Mongodb – How to manage RAM consumption in MongoDB

indexmongodb

I am using MongoDB. I have a hardware device which continuously submits data to the database every 10 seconds for 4 hours a day. The data includes latitude, longitude, and other basic information of the device. I have indexed latitude and longitude for faster querying. I have used an event based document creation approach. That is, every time the device submits data, I am creating a document in my collection. The average number of documents created for per day will be 1,440. My document size is 300 bytes. Since I have 3 indices (including _id) the RAM consumption per document is going to be 8176*3 = ~24KB. I will have a million devices submitting data in a similar fashion. If this continues I will end up wanting 33,000 GB of RAM.

Am I assuming something wrong? What is the right approach to manage the documents in this case?

Best Answer

If your base document with all the data is 300 bytes, and worst case scenario for storage usage scenario, your indexes are all 300 bytes each but just sorted differently, would get you 900 bytes of memory used per document for indexes and 300 bytes for the base.

1440 events * 1200 bytes (Base document + 3 indexes each at 300 bytes) = 1728000 bytes

1296000 bytes / 1024 = 1687.5 kilobytes

1265.625 kb / 1024 = 1.64 megabytes

So if you are firing off 1440 events per day per device, each single device will take up 1.64 mb of memory plus a bit more for metadata overhead. If you are firing off that many events for 1,000,000 devices it will be:

1647949.21875 mb / 1024 = 1609.32 gb

so roughly a total of 1.8 TB of ram will be needed to fully fit this into memory without utilizing any compression.

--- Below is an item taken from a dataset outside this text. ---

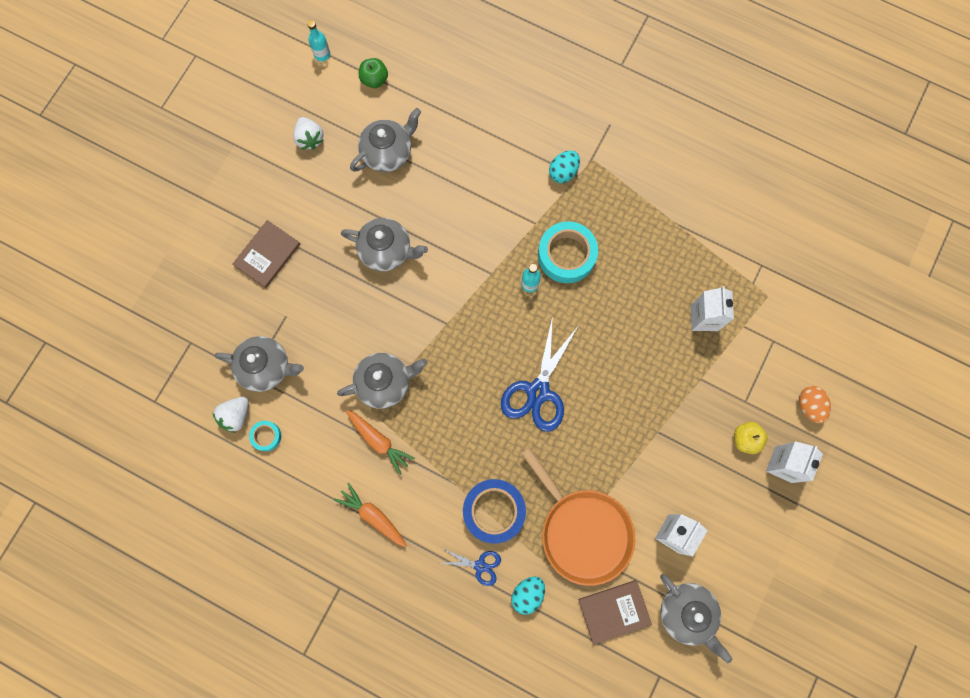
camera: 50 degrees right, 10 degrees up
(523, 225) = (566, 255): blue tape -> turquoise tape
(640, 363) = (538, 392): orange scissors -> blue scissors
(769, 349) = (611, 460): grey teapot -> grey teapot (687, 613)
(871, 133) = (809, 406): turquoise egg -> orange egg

You can deal with the RAM issue by scaling out in shards or finding a few very expensive systems that can handle that much RAM (note I haven't heard of one and I'm not sure how many CPU's you'd need, this isn't realistic). You can shard but then you'd typically want 3 hosts per shard and it comes with it's own operational overhead. It also eats up a lot of power an data center space.

You can compromise and just deal with the fact that you will read from disk, if your app is OK with that. Here are some other solutions.

There are all flash SANs out there that measure returns in microseconds, with RAM delivering data in nanoseconds. It will be an order of magnitude slower than RAM but it is still insanely fast and might be just fine for your reqs. The problem with these is you need top of the line Fiber Channel HBAs to have the throughput.

There are FusionIO cards that could work very well. These will give you a PCI-E bus to connect to so throughput is no problem and you don't need expensive HBAs. They aren't cheap though and if your app is very time sensitive it still isn't good enough. FusionIO will typically give you a loaner card to test and they always make me drool. They have a marketing page on it here.